As a theological student Edward had spent many an hour lying with Harvey Gotham on the grass in the great green university square if the weather was fine in the early summer, while the croquet mallets clicked on another part of the green, and the croquet players’ voices made slight exclamations, and together he and Harvey discussed the Book of Job, which they believed was not only as important, as amazing, a poem as it was generally considered to be, but also the pivotal book of the Bible.

Edward had always maintained that the link — or should he say fetter? — that first bound him to Harvey was their deep old love of marvellous Job, their studies, their analyses, their theories. Harvey used to lie on his back on the grass, one leg stretched out, the other bent at the knee, while Edward sat by his side sunning his face and contemplating the old castle, while he listened with another part of his mind to Harvey’s talk. ‘It is the only problem. The problem of suffering is the only problem. It all boils down to that.’

‘Did you know,’ Edward remembered saying, ‘that when Job was finally restored to prosperity and family abundance, one of his daughters was called Box of Eye-Paint? Can we really imagine our tormented hero enjoying his actual reward?’

‘No,’ said Harvey. ‘He continued to suffer.’

‘Not according to the Bible.’

‘Still, I’m convinced he suffered on. Perhaps more.’

‘It seems odd, doesn’t it,’ Edward had said, ‘after he sat on a dung-heap and suffered from skin-sores and put up with his friends’ gloating, and lost his family and his cattle, that he should have to go on suffering.’

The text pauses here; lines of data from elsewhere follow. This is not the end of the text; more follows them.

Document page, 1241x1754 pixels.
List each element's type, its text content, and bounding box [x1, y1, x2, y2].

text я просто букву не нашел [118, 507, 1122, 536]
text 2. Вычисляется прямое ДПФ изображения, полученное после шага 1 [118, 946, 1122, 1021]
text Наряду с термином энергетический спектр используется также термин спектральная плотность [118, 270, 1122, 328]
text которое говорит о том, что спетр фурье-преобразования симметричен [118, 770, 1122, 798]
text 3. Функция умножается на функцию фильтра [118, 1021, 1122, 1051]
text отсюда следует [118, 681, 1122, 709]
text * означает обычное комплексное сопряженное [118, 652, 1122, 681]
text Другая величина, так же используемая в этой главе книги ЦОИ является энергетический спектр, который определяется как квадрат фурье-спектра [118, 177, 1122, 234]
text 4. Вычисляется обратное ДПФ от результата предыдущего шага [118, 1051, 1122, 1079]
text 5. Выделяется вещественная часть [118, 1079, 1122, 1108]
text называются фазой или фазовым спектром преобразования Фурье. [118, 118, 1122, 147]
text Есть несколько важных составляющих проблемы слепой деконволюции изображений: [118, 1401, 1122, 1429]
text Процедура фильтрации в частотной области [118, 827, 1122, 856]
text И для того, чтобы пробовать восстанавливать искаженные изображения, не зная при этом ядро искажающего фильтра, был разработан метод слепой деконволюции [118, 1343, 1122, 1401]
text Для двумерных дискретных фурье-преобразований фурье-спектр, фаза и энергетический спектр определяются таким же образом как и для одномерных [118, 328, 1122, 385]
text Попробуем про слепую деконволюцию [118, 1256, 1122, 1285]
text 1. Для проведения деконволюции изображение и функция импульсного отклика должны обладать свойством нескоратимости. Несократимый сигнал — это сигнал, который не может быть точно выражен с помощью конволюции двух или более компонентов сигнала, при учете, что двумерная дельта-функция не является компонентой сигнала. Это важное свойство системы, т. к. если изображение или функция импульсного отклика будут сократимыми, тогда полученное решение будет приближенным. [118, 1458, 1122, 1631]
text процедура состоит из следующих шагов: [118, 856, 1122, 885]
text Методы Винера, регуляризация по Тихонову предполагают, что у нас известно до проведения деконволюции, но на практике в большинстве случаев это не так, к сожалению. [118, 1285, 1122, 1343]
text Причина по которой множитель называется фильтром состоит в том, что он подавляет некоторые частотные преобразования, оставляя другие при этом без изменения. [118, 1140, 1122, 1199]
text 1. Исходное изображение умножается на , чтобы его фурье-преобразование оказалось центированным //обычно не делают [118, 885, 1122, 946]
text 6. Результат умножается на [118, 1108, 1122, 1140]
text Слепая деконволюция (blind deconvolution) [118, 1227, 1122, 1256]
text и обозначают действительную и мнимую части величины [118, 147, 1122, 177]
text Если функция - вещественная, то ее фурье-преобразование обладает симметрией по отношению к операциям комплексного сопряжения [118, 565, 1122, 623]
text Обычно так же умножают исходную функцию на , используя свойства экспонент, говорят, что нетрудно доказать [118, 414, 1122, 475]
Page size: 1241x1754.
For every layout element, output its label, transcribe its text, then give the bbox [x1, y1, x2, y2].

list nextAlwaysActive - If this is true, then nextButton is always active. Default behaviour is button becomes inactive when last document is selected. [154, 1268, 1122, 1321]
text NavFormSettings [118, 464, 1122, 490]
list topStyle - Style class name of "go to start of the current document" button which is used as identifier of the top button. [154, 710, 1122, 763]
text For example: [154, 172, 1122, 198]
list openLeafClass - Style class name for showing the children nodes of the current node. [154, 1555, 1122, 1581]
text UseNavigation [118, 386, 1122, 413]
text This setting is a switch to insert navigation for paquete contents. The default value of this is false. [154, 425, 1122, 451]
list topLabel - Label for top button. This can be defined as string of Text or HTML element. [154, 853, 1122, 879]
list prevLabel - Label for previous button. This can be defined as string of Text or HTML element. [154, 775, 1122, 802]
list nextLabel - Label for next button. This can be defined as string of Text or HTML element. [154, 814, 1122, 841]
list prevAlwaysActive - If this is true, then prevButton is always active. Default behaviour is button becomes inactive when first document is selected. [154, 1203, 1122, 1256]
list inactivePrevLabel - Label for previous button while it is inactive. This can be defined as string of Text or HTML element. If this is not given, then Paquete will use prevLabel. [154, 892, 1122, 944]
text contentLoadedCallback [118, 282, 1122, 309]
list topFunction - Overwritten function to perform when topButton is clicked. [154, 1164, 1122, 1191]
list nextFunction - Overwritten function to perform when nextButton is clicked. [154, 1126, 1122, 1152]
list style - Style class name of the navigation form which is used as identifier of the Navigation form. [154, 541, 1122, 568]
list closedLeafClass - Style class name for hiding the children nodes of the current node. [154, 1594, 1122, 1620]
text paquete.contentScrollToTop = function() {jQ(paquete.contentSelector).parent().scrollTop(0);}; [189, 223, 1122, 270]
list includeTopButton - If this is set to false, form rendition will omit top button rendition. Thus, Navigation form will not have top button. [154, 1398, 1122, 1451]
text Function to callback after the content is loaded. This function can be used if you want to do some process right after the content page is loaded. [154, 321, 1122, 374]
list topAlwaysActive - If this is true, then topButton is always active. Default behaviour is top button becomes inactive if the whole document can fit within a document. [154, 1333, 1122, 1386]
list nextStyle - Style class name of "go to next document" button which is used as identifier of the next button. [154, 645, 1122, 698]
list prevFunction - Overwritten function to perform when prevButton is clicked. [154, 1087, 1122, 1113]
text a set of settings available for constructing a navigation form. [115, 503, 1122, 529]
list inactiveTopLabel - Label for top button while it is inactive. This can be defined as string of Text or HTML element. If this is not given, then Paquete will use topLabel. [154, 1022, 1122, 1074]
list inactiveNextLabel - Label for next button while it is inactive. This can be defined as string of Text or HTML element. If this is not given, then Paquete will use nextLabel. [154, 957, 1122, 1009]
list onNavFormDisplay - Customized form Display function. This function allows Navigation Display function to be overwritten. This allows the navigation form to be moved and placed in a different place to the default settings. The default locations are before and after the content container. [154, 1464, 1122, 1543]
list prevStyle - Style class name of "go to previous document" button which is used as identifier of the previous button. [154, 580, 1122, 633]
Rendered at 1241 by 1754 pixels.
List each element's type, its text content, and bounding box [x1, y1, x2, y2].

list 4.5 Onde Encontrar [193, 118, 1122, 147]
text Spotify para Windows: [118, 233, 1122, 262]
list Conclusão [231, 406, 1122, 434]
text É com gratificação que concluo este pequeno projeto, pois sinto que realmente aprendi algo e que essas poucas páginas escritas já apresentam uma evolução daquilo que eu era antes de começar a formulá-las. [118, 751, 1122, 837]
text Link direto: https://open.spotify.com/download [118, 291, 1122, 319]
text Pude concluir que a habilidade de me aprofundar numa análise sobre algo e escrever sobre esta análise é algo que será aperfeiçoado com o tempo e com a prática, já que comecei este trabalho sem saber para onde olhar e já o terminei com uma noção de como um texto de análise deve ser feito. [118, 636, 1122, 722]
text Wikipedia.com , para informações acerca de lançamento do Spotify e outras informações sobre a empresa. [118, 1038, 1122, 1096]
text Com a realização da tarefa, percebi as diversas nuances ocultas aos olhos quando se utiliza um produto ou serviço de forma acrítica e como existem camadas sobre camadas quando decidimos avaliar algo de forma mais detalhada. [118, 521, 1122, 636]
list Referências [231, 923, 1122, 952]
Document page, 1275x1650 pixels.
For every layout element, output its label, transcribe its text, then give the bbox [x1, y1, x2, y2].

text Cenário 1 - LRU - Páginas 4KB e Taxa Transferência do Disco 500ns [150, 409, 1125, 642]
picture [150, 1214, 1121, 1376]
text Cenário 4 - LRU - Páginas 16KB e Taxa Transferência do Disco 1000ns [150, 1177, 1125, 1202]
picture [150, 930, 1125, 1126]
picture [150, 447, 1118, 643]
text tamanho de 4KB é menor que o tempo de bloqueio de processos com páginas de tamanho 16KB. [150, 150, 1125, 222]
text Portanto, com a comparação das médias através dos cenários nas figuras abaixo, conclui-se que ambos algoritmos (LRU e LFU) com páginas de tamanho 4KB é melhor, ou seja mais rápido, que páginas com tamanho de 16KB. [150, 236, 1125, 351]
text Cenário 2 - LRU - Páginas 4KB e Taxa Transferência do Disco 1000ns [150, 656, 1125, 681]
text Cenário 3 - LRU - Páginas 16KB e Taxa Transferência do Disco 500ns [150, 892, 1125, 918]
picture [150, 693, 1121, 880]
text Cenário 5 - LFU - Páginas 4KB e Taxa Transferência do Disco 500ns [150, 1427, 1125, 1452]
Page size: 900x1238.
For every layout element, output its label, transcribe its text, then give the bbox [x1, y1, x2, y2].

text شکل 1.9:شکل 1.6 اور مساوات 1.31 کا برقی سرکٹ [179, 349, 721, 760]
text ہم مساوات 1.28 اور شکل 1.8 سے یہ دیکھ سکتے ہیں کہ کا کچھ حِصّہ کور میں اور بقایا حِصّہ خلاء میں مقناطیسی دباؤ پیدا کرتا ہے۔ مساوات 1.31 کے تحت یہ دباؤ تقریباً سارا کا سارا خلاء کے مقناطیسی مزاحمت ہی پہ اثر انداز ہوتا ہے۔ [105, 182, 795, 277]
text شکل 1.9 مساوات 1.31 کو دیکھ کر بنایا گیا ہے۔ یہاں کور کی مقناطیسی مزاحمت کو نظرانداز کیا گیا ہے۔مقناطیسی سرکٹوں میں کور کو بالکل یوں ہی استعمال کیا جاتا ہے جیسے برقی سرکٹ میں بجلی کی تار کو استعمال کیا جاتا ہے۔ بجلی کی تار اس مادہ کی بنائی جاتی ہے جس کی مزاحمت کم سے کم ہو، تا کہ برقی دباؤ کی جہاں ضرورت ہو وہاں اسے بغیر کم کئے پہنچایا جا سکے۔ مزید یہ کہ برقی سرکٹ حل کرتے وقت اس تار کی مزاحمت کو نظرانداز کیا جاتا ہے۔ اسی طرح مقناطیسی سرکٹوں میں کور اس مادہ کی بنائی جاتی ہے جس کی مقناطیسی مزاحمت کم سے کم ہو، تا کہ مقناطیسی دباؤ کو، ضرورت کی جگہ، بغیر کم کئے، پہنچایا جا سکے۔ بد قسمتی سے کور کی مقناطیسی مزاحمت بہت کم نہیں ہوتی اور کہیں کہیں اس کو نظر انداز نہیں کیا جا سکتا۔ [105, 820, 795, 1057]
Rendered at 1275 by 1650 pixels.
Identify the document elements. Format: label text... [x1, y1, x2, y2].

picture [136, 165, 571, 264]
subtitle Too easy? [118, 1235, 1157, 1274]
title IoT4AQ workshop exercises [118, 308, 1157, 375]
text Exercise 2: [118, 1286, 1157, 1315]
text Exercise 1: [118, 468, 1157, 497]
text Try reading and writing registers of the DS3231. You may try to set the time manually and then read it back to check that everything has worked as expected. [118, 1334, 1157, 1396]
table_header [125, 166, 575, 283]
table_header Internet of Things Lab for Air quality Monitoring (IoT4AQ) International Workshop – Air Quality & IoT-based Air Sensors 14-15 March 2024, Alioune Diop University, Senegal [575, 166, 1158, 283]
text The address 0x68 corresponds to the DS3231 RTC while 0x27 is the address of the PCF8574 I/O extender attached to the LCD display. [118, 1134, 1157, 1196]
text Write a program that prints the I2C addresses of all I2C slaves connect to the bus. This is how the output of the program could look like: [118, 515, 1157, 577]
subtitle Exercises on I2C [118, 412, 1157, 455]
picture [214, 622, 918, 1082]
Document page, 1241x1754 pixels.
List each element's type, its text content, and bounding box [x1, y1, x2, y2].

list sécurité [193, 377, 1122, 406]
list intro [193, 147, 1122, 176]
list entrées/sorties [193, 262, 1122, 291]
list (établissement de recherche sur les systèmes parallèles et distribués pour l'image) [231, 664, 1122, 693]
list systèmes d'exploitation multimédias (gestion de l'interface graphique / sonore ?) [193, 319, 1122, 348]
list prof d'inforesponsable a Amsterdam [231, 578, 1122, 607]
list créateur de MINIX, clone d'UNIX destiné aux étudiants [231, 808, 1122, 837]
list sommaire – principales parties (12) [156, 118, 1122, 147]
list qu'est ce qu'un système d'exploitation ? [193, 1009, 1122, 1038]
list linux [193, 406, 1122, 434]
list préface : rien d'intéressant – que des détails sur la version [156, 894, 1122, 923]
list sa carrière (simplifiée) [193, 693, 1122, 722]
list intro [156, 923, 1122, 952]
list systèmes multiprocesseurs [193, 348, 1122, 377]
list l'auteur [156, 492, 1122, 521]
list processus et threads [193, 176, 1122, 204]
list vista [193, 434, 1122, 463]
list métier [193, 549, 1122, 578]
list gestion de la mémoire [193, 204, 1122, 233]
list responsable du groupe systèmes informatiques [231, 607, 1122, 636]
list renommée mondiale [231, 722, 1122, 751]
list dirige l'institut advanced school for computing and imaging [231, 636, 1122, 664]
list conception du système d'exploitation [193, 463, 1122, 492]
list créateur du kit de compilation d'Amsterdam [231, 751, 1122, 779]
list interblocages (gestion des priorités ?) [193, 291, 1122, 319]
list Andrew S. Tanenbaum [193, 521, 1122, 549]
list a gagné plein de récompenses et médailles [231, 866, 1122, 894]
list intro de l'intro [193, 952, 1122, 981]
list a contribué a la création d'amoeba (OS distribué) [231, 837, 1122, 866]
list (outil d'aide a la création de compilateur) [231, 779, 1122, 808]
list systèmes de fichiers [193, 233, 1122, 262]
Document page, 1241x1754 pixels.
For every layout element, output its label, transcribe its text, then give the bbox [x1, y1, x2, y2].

‘It became a habit,’ Harvey said, ‘for he not only argued the problem of suffering, he suffered the problem of argument. And that is incurable.’

‘But he wanted to argue with God.’

‘Yes, but God as a character comes out badly, very badly. Thunder and bluster and I’m Me, who are you? Putting on an act. Behold now Leviathan. Behold now Behemoth. Ha, ha among the trumpets. Where wast thou when I laid the foundations of the earth? And Job, insincerely and wrongly, says, “I am vile.” And God says, All right, that being understood, I give you back double your goods, you can have fourteen thousand sheep and six thousand camels and a thousand yoke of oxen, and a thousand she-asses. And seven sons and three daughters. The third daughter was Kerenhappuch — that was Eye-Paint.’